REMAR, PEDALAR, CAMINHAR... AVENTURAR-SE
Expressão de espanto é a coisa mais comum quando algum amigo descobre que já fiz viagens de seis dias em meu barco a remo. “Não seria mais fácil um barco a motor?”, perguntam eles.
Certa
vez, em setembro de 2004, acampamos às margens do lago Serra da Mesa por oito
dias. Chegamos ali numa quarta-feira. Imperava o silêncio. Todo aquele lago era
só nosso. Barracas armadas na margem, canoa canadense na água e ao longe as
luzes da mineradora Codemin.
No sábado fomos acordados por barulhos de motores náuticos. O lago ficou tão movimentado que até parecia um ‘pier’. Saímos para remar e por todo lado víamos barcos movidos por potentes e barulhentos motores, pessoas curtindo a vida como bem sabiam: pescando, estendendo-se ao sol, tomando banho, garotos correndo de um lado para o outro em seus jet-skis. Um olhar atento me levantou uma dúvida: estariam eles realmente aproveitando a beleza natural do local, perdidos no meio de todo aquele conforto e laser?
Atracado em uma
árvore semi-submersa no lago Serra da Mesa
Enquanto isso, nós remávamos de um lado para o outro, extasiados com a beleza das árvores submersas, pequenas ilhotas, assombrados com a própria graça de, com tão pouco, desfrutar do mesmo lugar, até mais do que aquela gente em seus barcos velozes.
Pois
a canoa entrava em partes rasas e cheias de galhos onde os barcos não poderiam
chegar. E é claro, por não podermos navegar tão rápido, gastávamos mais tempo
apreciando o lugar, percebíamos coisas que escapariam ao olhar apressado, nos
detínhamos em detalhes que desabrochavam sem pressa. E escutávamos o vento,
sentíamos a superfície arrepiada da água – coisas que ao pessoal dos barcos eram
negadas. Sem mencionar a prazerosa sensação de pôr os braços e fôlego a
trabalhar, a saudável alegria de star fazendo força para descobrir aquilo tudo.
No topo da Serra da
Areia, Aparecida de Goiânia
A vida tem muito mais disso: MAIS não é necessariamente MELHOR. E a aventura é uma das formas de nos pormos em contato com o melhor que a Terra possa nos oferecer, e com o que temos de melhor dentro de nós mesmos. Fala-se muito na necessidade de se encontrar, de escapar à confusão e ao frenesi da vida moderna. Mas em nenhum outro momento conseguimos encontrar tão completa satisfação, como quando estamos explorando a pé uma trilha por dentro da mata, descendo de bike um novo caminho, ou de alguma forma comungando com uma serra, um rio, ou os ritmos do planeta. Conforto não faz necessariamente parte desta equação. Pois há alguma coisa primitiva e irresistível na simplicidade animal de apenas partir de um ponto do mapa e chegar até o outro, usando pernas, braços – e os olhos.

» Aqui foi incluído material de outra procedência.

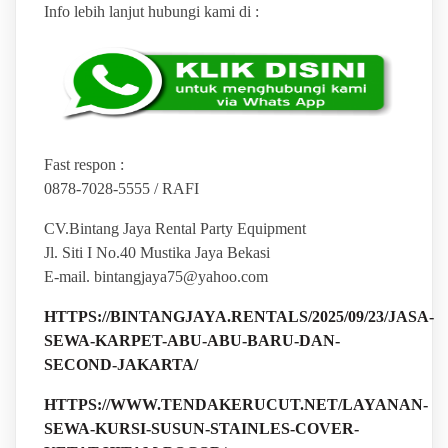
Info lebih lanjut hubungi kami di :
Fast respon :
0878-7028-5555 / RAFI
CV.Bintang Jaya Rental Party Equipment
Jl. Siti I No.40 Mustika Jaya Bekasi
E-mail. bintangjaya75@yahoo.com
HTTPS://BINTANGJAYA.RENTALS/2025/09/23/JASA-
SEWA-KARPET-ABU-ABU-BARU-DAN-
SECOND-JAKARTA/
HTTPS://WWW.TENDAKERUCUT.NET/LAYANAN-
SEWA-KURSI-SUSUN-STAINLES-COVER-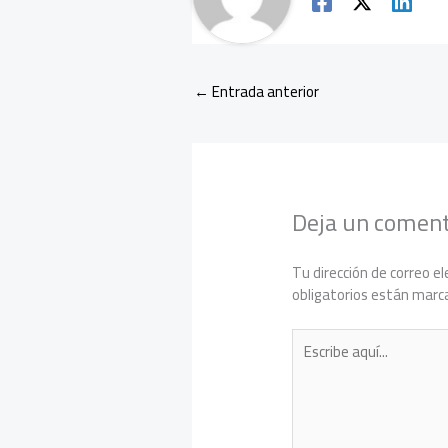
←
Entrada anterior
Deja un coment
Tu dirección de correo el
obligatorios están mar
Escribe
aquí...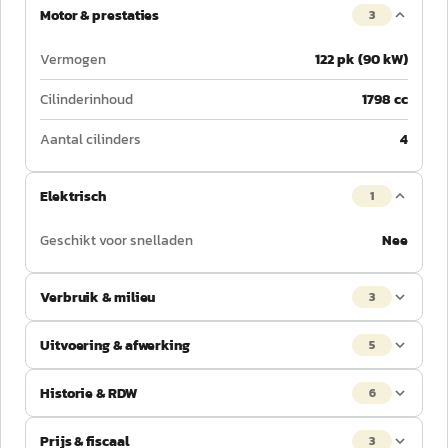
Motor & prestaties
3
Vermogen
122 pk (90 kW)
Cilinderinhoud
1798 cc
Aantal cilinders
4
Elektrisch
1
Geschikt voor snelladen
Nee
Verbruik & milieu
3
Uitvoering & afwerking
5
Historie & RDW
6
Prijs & fiscaal
3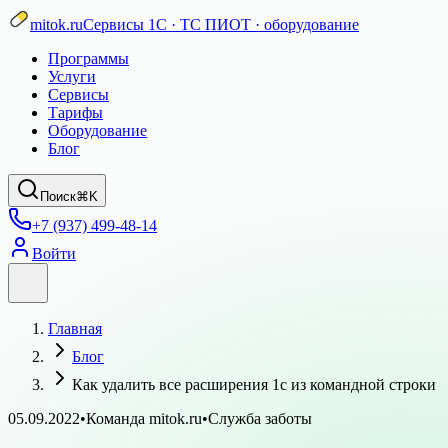
mitok.ru
Сервисы 1С · ТС ПИОТ · оборудование
Программы
Услуги
Сервисы
Тарифы
Оборудование
Блог
Поиск
⌘K
+7 (937) 499-48-14
Войти
Главная
Блог
Как удалить все расширения 1с из командной строки
05.09.2022
•
Команда mitok.ru
•
Служба заботы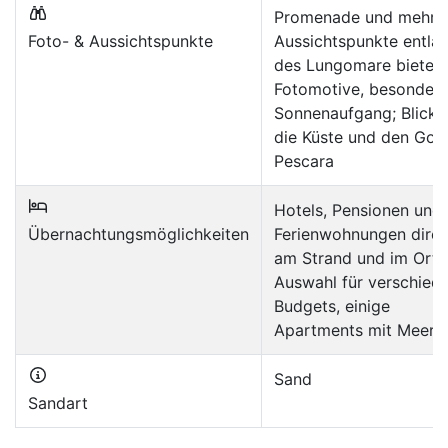
Promenade und mehre
Foto- & Aussichtspunkte
Aussichtspunkte entla
des Lungomare bieten
Fotomotive, besonders
Sonnenaufgang; Blicke
die Küste und den Golf
Pescara
Hotels, Pensionen und
Übernachtungsmöglichkeiten
Ferienwohnungen direk
am Strand und im Ort;
Auswahl für verschied
Budgets, einige
Apartments mit Meerbl
Sand
Sandart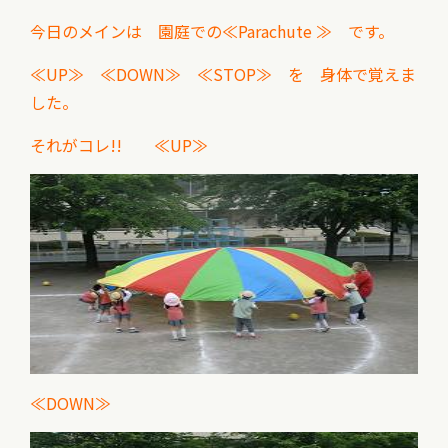
今日のメインは 園庭での≪Parachute ≫ です。
≪UP≫ ≪DOWN≫ ≪STOP≫ を 身体で覚えま
した。
それがコレ!! ≪UP≫
≪DOWN≫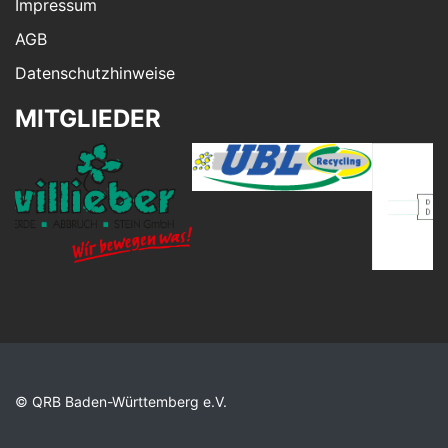
Impressum
AGB
Datenschutzhinweise
MITGLIEDER
© QRB Baden-Württemberg e.V.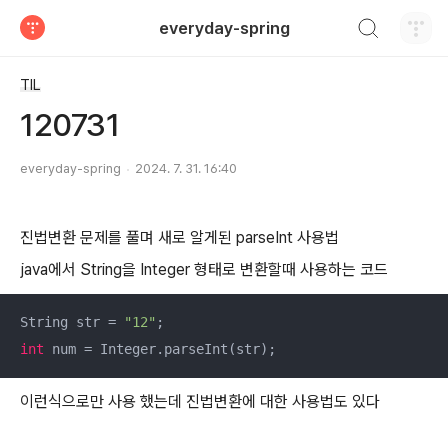
검색하기
everyday-spring
티스토리
TIL
120731
everyday-spring
2024. 7. 31. 16:40
진법변환 문제를 풀며 새로 알게된 parseInt 사용법
java에서 String을 Integer 형태로 변환할때 사용하는 코드
String str = 
"12"
int
 num = Integer.parseInt(str);
이런식으로만 사용 했는데 진법변환에 대한 사용법도 있다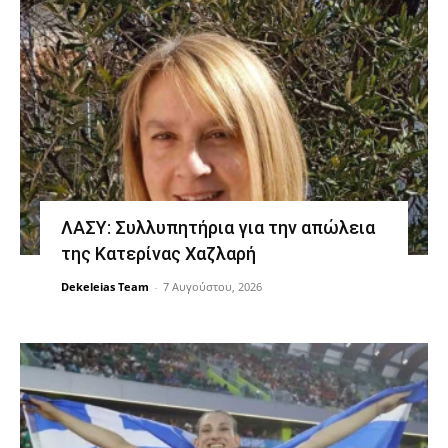
ΛΑΣΥ: Συλλυπητήρια για την απώλεια
της Κατερίνας Χαζλαρή
Dekeleias Team
-
7 Αυγούστου, 2026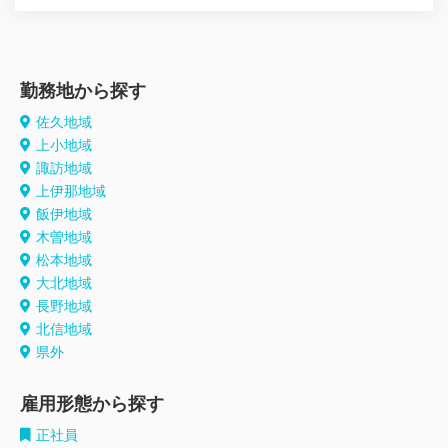
勤務地から探す
佐久地域
上小地域
諏訪地域
上伊那地域
飯伊地域
木曽地域
松本地域
大北地域
長野地域
北信地域
県外
雇用形態から探す
正社員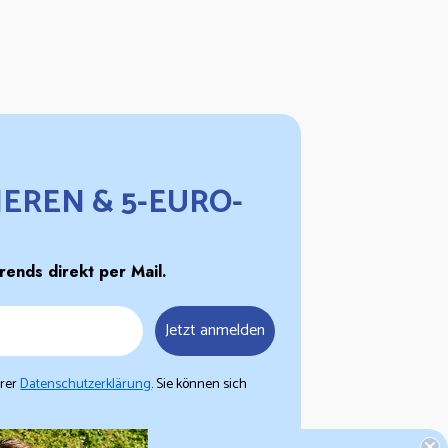
EREN & 5-EURO-
ends direkt per Mail.
Jetzt anmelden
erer
Datenschutzerklärung
. Sie können sich
ht mit anderen Rabatten oder Aktionen kombinierbar.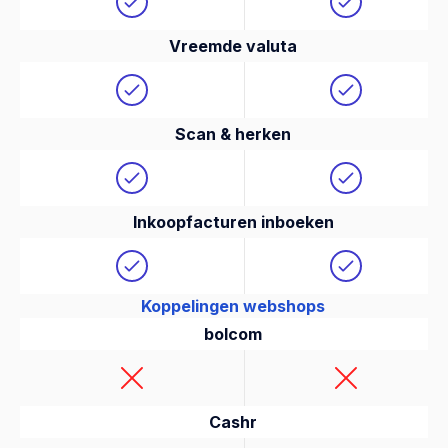
Vreemde valuta
Scan & herken
Inkoopfacturen inboeken
Koppelingen webshops
bolcom
Cashr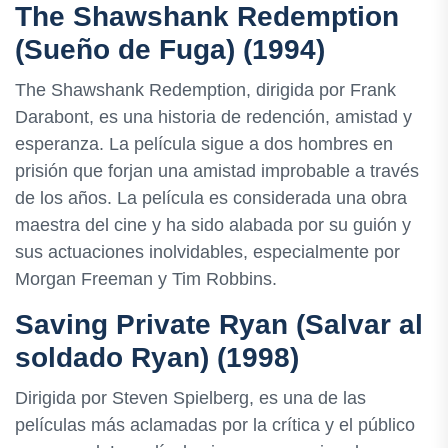
The Shawshank Redemption
(Sueño de Fuga) (1994)
The Shawshank Redemption, dirigida por Frank
Darabont, es una historia de redención, amistad y
esperanza. La película sigue a dos hombres en
prisión que forjan una amistad improbable a través
de los años. La película es considerada una obra
maestra del cine y ha sido alabada por su guión y
sus actuaciones inolvidables, especialmente por
Morgan Freeman y Tim Robbins.
Saving Private Ryan (Salvar al
soldado Ryan) (1998)
Dirigida por Steven Spielberg, es una de las
películas más aclamadas por la crítica y el público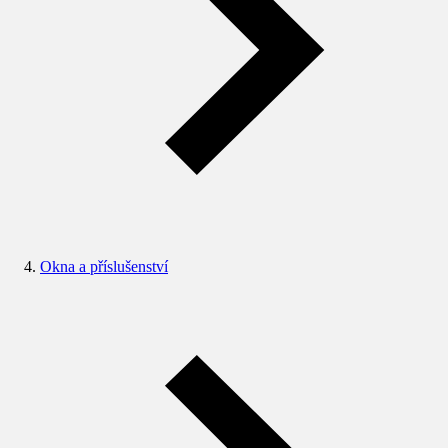
Okna a příslušenství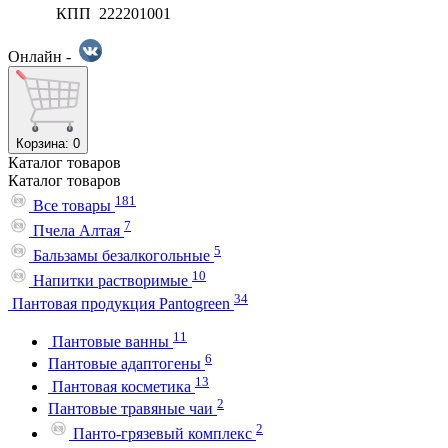
КПП 222201001
Онлайн -
Корзина
: 0
Каталог
товаров
Каталог
товаров
181
Все товары
7
Пчела Алтая
5
Бальзамы безалкогольные
10
Напитки растворимые
34
Пантовая продукция Pantogreen
11
Пантовые ванны
6
Пантовые адаптогены
13
Пантовая косметика
2
Пантовые травяные чаи
2
Панто-грязевый комплекс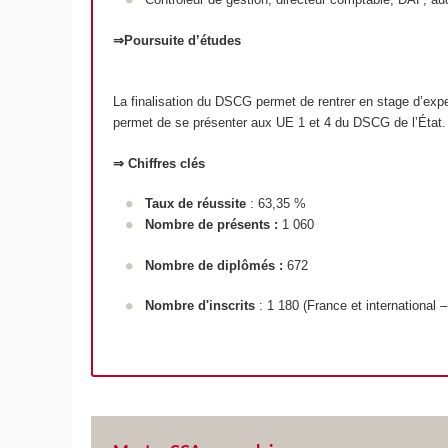
⇒Poursuite d’études
La finalisation du DSCG permet de rentrer en stage d’exp
permet de se présenter aux UE 1 et 4 du DSCG de l’État.
⇒ Chiffres clés
Taux de réussite
: 63,35 %
Nombre de présents :
1 060
Nombre de diplômés :
672
Nombre d'inscrits
: 1 180 (France et international – 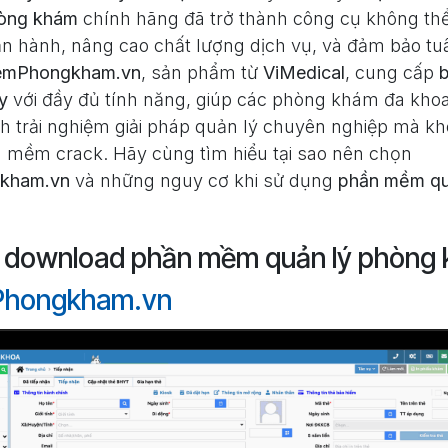
hòng khám
chính hãng đã trở thành công cụ không thể 
ận hành, nâng cao chất lượng dịch vụ, và đảm bảo tu
emPhongkham.vn
, sản phẩm từ
ViMedical
, cung cấp
y
với đầy đủ tính năng, giúp các phòng khám đa kho
ình trải nghiệm giải pháp quản lý chuyên nghiệp mà kh
ần mềm crack. Hãy cùng tìm hiểu tại sao nên chọn
kham.vn
và những nguy cơ khi sử dụng
phần mềm qu
 download phần mềm quản lý phòng 
hongkham.vn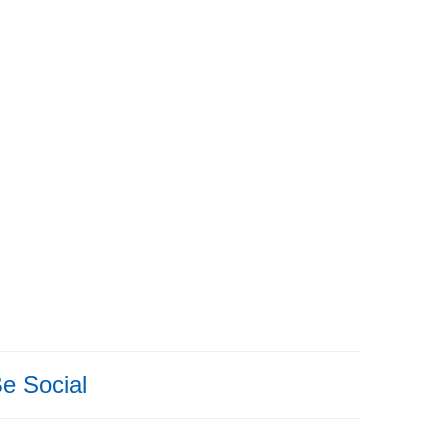
e Social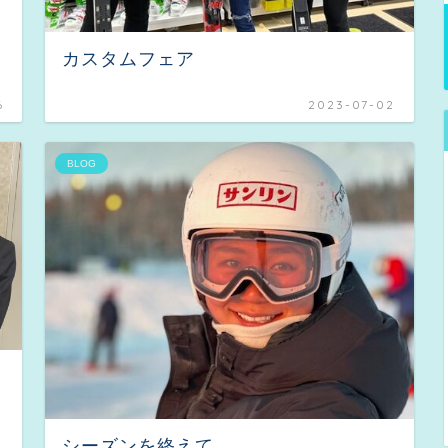
カスタムフェア
6
2023-07-02
BLOG
シーズンを終えて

Como sal numa receita insossa, a aventura acrescenta um sabor à própria vida. Só é preciso saber onde procurá-la.
Caminhada nas "ruínas" da antiga cidade de Traíras
Mas o que é aventura? Um lugar? Um momento? Estado de espírito? Sabemos reconhecê-la quando a encontramos, mas não conseguimos defini-la. O que é aventura para uns, para outros é mero turismo selvagem. O que para estes é aventura, para aqueles pode significar apenas excessivo risco ou rematada loucura. Cada um acaba então tendo que buscar seu próprio nível de “aventura”. Mas o denominador comum é que a coisa tem que ser uma busca, uma procura pessoal, um encontro – com o novo, com o inesperado, com o surpreendente. E para isto, é preciso estar pronto a enfrentar – frio, chuva, desconforto, sol. Até mesmos seus medos! Um pouco de desconforto e de perigo fazem maravilhas pela sua alma.
Não
é algo que os outros possam planejar por você.
Erosão em formação na Serra da Areia
Não é algo que possam lhe oferecer, como um produto ou um serviço. É mais do que um passeio no bosque. Pois implica em certo grau de incerteza, em certa dose de coragem. A aventura exige que você se lance premeditadamente e tome suas próprias decisões. Mas as recompensas, por outro lado, são enormes. Vá nessa!